The 10-day summer camp that concluded on Tuesday and was organized by the headquarters responsible for affairs involving Beijing aiding Xinjiang, hosted 225 children, 90 percent of whom were Uygur.

According to the children, the camp not only taught them how to take care of themselves but also helped them to get to know each other better.

Yuan Shuai, an 11-year-old fourth grader admired the soccer skills of his roommate, Izdarjan, also 11.

"I played forward in my school team and I wish I could fire longs shots as strongly as Wesley Sneijder," said Izdarjan.

Occasionally the two argued over soccer or whether their teacher would scold them for buying more popcorn.

Izdarjan taught Yuan how to say simple phrases in Uygur. "I taught him 'thanks' a dozen times probably, but he never remembered."

The camp provided visits to a dozen places of interest in Beijing, but the children's views on which was the best differ. Some said they liked Tian'anmen Square and some preferred the Great Wall.

The Beijing tour not only showed the children things and places they had never seen but also inspired some dreams.

"I think Beijing is a great place for university study. I was at Peking University the other day and was amazed by the scenery around the lake," said Madina, who is very keen to study in Beijing in the future.

The summer camp is the first of its kind since Beijing partnered with Hotan city last year to provide assistance to the area and will be held annually in the future, according to Xun Lianzhong, an official from the headquarters.
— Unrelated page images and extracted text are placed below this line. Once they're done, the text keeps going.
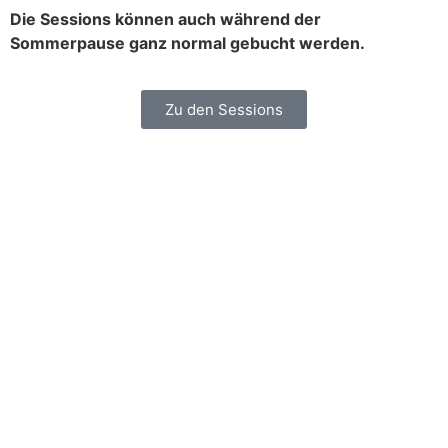
Die Sessions können auch während der
Sommerpause ganz normal gebucht werden.
Zu den Sessions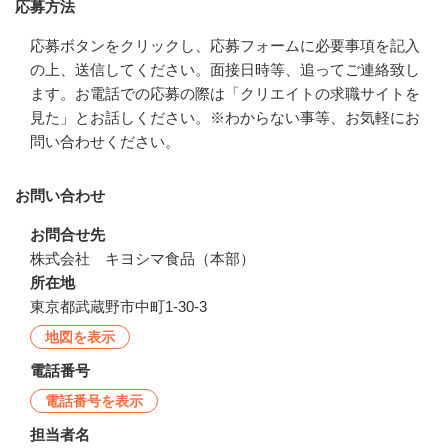
応募方法
応募ボタンをクリックし、応募フォームに必要事項を記入
の上、送信してください。面接日時等、追ってご連絡致し
ます。お電話での応募の際は「クリエイトの求職サイトを
見た」とお話しください。※わからない事等、お気軽にお
問い合わせください。
お問い合わせ
お問合せ先
株式会社　キヨシマ食品（本部）
所在地
東京都武蔵野市中町1-30-3
地図を表示
電話番号
電話番号を表示
担当者名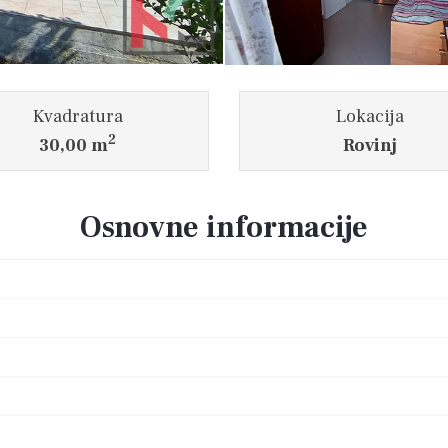
Kvadratura
Lokacija
2
30,00 m
Rovinj
Osnovne informacije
Beijing plans to devote 15 percent of its total aid funds of 7.26 billion yuan ($1.12 billion) to help Hotan's educational development in the next 10 years.

There will be dozens of education programs for teacher training, purchase of teaching equipment and exchange programs for middle and primary school students between the two cities.

Meanwhile, Beijing will also provide Hotan with aid for infrastructure construction, housing improvement and social projects. Hotan, located in the southern part of Xinjiang, has a population of 1.5 million, 97 percent of whom are Uygur.

Beijing partnered with Hotan city last year as the central government nominated 19 provinces and municipalities with better economies to assist designated areas, as part of a national campaign to boost the development of regional areas.